DATA ENTRIES
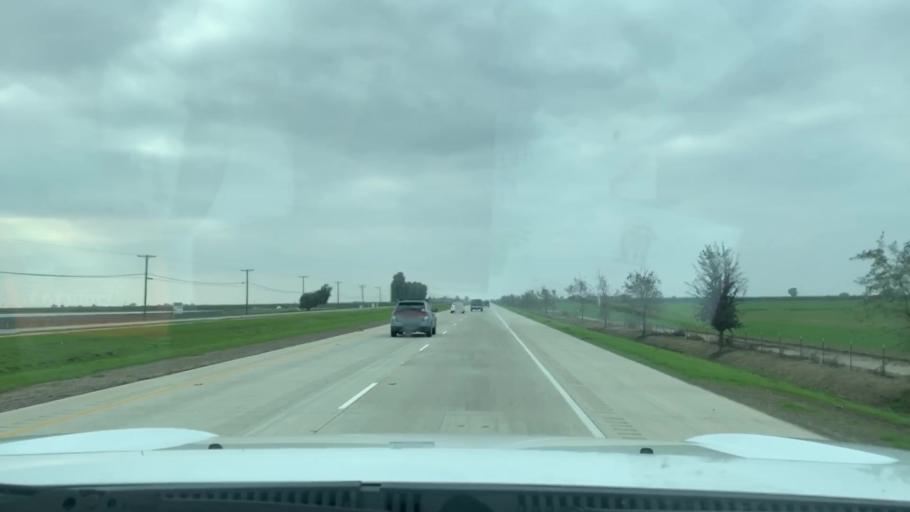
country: US
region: California
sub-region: Kings County
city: Home Garden
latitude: 36.3287
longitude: -119.5349
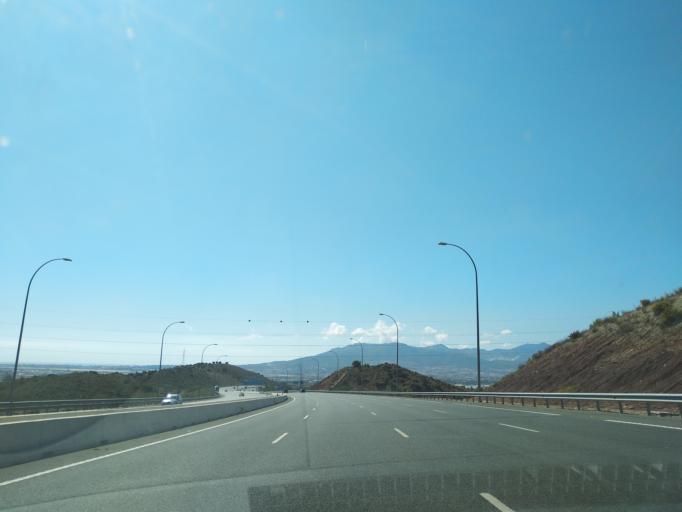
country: ES
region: Andalusia
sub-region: Provincia de Malaga
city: Malaga
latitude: 36.7342
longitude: -4.5068
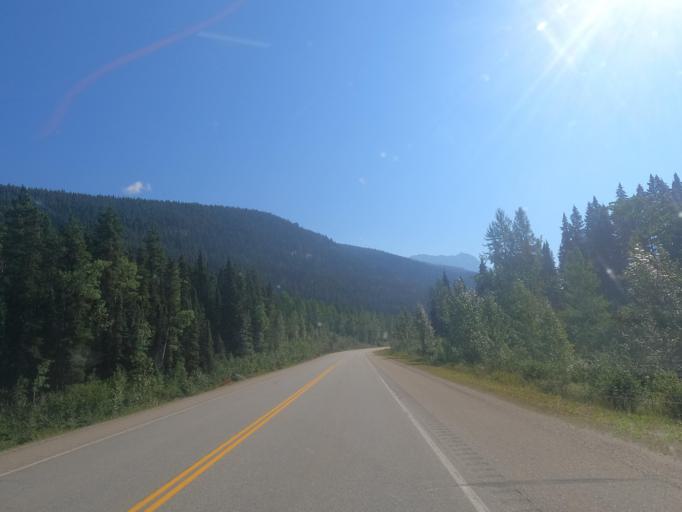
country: CA
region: Alberta
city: Jasper Park Lodge
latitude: 52.8927
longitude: -118.7380
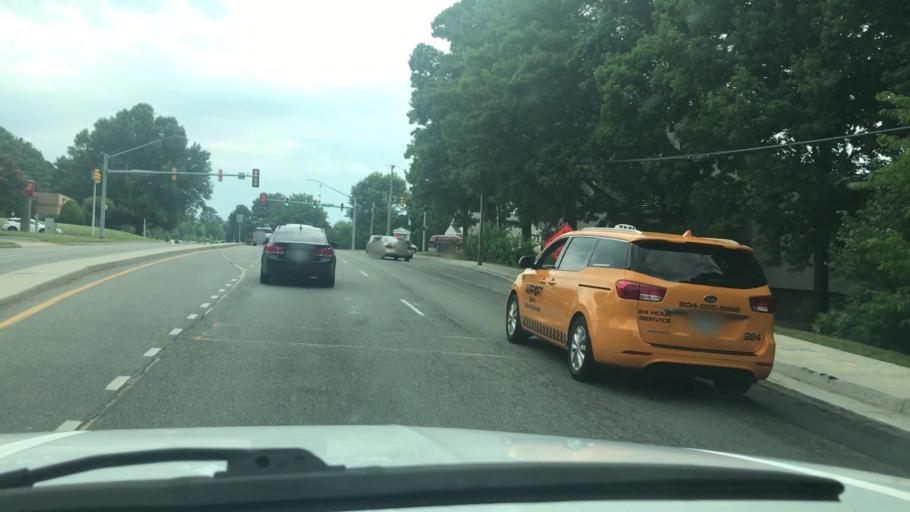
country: US
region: Virginia
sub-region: Henrico County
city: Tuckahoe
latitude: 37.6082
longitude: -77.5645
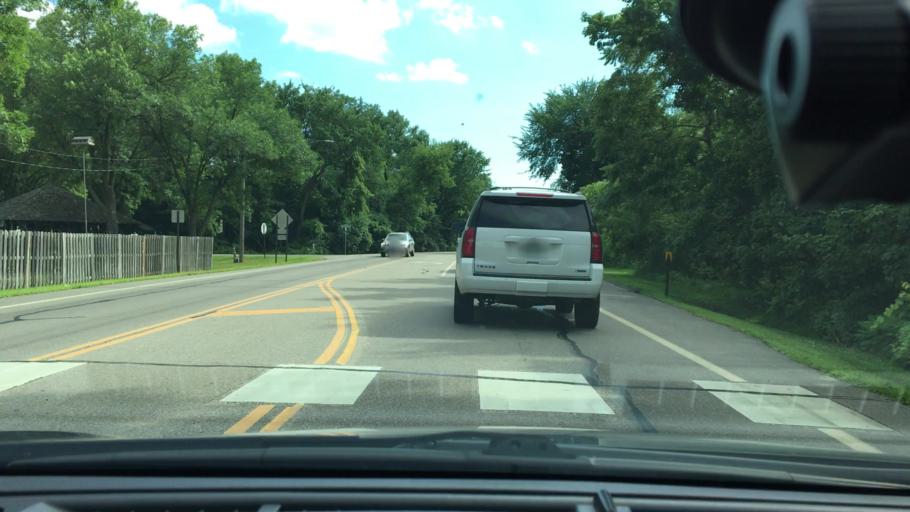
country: US
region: Minnesota
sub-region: Hennepin County
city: Tonka Bay
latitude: 44.9373
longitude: -93.6020
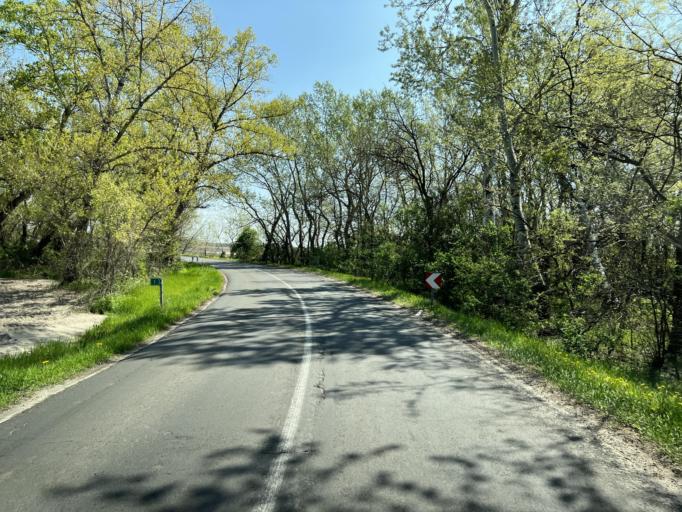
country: HU
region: Pest
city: Alsonemedi
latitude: 47.3013
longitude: 19.1876
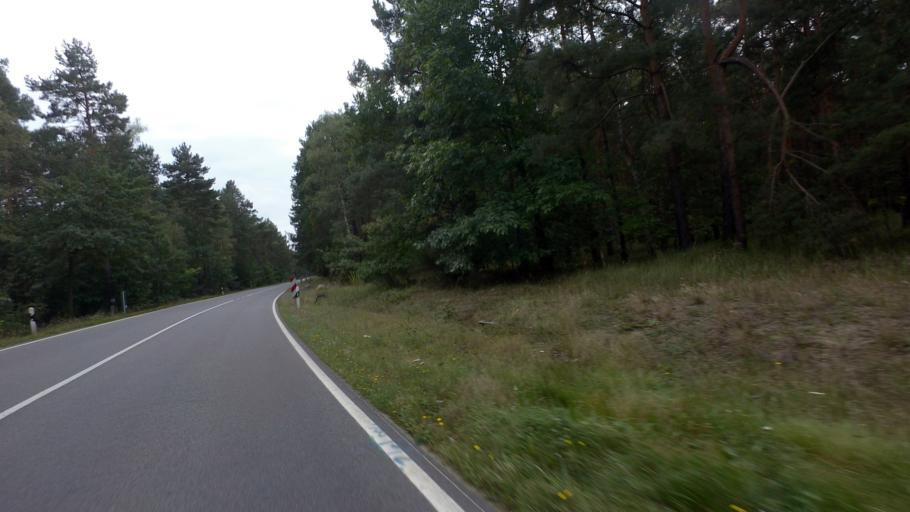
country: DE
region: Saxony
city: Wittichenau
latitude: 51.3806
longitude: 14.2973
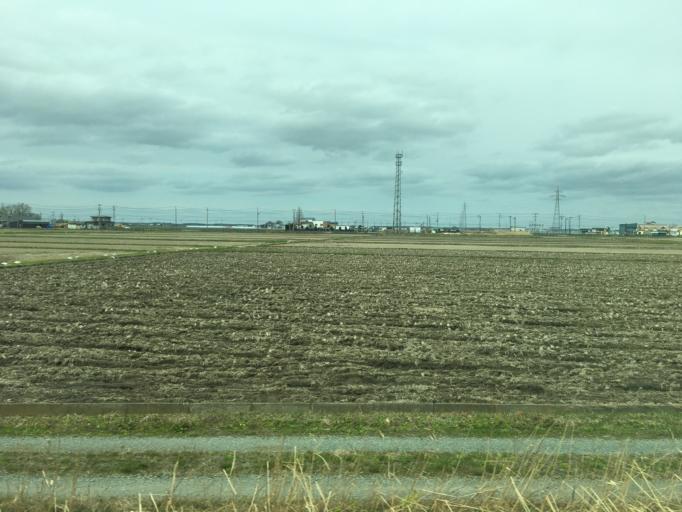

WHAT IS ASKED
Set down every line of the records above word for word, but leave out the pictures.

COMPLETE ANSWER
country: US
region: California
sub-region: Kings County
city: Home Garden
latitude: 36.3287
longitude: -119.5349
country: ES
region: Andalusia
sub-region: Provincia de Malaga
city: Malaga
latitude: 36.7342
longitude: -4.5068
country: CA
region: Alberta
city: Jasper Park Lodge
latitude: 52.8927
longitude: -118.7380
country: US
region: Virginia
sub-region: Henrico County
city: Tuckahoe
latitude: 37.6082
longitude: -77.5645
country: US
region: Minnesota
sub-region: Hennepin County
city: Tonka Bay
latitude: 44.9373
longitude: -93.6020
country: HU
region: Pest
city: Alsonemedi
latitude: 47.3013
longitude: 19.1876
country: DE
region: Saxony
city: Wittichenau
latitude: 51.3806
longitude: 14.2973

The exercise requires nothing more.